I think she has a really good rear end, too. Her front legs seem shorter in comparison. A month ago her rear seemed shorter! Weird. She must be growing unevenly. Maybe they will come together at some point. 

I can train her to top and stand. I have done that before. I used to train my boxer puppies to stay after I stacked them from the time they were small, but I always used bait. I read you can't use bait in UKC. Bonnie is a wild animal right now! I must start more training. I have been perfecting her manners. I better get cracking. 

I couldn't deal with the haircuts needed in AKC shows. UKC is better for me for a number of reasons. 

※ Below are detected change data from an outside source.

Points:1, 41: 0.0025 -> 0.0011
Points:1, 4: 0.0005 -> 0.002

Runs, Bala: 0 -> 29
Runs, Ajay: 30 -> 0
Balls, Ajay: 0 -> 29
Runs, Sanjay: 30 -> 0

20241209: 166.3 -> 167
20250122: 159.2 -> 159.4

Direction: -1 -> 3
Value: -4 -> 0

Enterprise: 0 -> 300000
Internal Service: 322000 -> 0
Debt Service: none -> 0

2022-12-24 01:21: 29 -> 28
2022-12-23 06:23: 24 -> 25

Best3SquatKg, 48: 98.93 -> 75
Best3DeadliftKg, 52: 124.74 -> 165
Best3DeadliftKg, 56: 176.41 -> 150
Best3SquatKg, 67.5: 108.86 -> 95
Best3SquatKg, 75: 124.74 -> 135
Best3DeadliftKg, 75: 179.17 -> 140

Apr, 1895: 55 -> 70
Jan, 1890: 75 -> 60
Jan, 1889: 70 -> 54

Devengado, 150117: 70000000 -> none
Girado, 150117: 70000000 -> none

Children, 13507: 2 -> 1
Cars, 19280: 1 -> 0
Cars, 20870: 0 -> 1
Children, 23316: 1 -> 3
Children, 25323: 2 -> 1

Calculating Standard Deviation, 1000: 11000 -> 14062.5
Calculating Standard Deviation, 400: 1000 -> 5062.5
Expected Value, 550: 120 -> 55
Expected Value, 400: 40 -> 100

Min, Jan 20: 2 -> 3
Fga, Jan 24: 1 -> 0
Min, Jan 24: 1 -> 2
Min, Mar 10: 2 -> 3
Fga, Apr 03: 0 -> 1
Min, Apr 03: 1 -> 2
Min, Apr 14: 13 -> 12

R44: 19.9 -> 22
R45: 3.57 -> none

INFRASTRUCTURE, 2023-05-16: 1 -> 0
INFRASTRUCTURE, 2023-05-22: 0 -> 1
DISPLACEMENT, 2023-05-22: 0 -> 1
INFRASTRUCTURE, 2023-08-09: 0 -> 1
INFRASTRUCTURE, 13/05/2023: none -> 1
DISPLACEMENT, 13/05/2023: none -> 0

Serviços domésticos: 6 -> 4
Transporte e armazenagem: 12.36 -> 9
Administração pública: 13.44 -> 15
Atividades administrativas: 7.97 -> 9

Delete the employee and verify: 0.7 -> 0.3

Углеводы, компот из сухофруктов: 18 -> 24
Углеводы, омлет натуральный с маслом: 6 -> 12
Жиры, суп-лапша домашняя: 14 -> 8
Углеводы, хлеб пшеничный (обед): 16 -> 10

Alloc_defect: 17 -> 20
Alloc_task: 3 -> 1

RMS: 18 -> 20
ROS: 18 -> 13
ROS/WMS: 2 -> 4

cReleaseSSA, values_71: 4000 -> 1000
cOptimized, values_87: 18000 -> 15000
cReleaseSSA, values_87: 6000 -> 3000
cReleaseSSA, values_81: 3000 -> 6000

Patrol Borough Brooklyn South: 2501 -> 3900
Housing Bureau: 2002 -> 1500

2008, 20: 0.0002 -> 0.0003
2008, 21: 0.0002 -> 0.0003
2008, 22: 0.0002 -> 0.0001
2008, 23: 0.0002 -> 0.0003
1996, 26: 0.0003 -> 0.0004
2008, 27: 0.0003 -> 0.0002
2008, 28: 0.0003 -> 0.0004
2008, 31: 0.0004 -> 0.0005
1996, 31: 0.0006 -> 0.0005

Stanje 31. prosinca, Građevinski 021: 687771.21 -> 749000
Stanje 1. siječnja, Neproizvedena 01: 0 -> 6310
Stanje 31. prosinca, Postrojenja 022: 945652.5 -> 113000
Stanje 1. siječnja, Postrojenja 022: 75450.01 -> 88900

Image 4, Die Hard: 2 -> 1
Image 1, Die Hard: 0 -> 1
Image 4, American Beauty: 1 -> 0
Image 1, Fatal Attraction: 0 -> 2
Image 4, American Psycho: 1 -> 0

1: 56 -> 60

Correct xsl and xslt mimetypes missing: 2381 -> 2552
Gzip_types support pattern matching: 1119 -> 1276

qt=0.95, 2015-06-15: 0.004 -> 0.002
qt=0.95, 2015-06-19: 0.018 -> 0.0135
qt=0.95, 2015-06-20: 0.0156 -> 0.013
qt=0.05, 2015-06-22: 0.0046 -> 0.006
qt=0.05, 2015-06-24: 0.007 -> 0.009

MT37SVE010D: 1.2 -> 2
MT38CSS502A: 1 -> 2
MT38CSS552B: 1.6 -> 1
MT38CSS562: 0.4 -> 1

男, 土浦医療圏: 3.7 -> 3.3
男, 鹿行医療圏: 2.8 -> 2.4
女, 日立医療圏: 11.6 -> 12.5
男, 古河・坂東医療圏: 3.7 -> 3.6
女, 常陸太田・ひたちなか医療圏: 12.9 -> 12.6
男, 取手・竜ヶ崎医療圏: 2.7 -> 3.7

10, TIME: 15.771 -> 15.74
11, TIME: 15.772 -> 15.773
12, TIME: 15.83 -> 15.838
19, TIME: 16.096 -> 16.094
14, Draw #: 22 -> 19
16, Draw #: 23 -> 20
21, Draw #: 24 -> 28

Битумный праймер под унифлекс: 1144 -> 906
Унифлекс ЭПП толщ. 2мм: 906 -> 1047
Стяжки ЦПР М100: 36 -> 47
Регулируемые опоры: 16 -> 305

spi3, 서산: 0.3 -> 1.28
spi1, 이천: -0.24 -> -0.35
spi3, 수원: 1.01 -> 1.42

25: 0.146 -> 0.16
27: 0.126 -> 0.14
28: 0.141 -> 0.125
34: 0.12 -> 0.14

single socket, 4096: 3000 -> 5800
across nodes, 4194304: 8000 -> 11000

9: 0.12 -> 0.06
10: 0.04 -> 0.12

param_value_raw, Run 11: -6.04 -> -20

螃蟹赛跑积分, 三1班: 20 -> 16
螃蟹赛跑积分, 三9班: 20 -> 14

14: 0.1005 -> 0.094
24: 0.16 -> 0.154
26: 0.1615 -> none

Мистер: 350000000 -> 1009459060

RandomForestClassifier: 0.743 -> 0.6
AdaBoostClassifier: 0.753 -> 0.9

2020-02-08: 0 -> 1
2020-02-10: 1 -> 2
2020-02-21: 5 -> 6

Thank you so much for looking! It was fun getting pictures of her.


----------



## Fond of Poodles

Very pretty puppy! I like her face, and she does appear to have a nice under jaw. Her movement in the pictures is beautiful! You sound like you'd really like to show her, so go for it! There are no perfect dogs and you both will have fun doing a "job" together! That's the main reason I went into showing, lol. I love poodles, enjoy the grooming, and spending time with my dogs!


----------



## 3dogs

Give it a go. I love UKC. It is a great place to begin & to work on handling skills & great to work a dog with NON PRO's in the ring. You might find you love the confromation ring or you hate it but heck go for it.


----------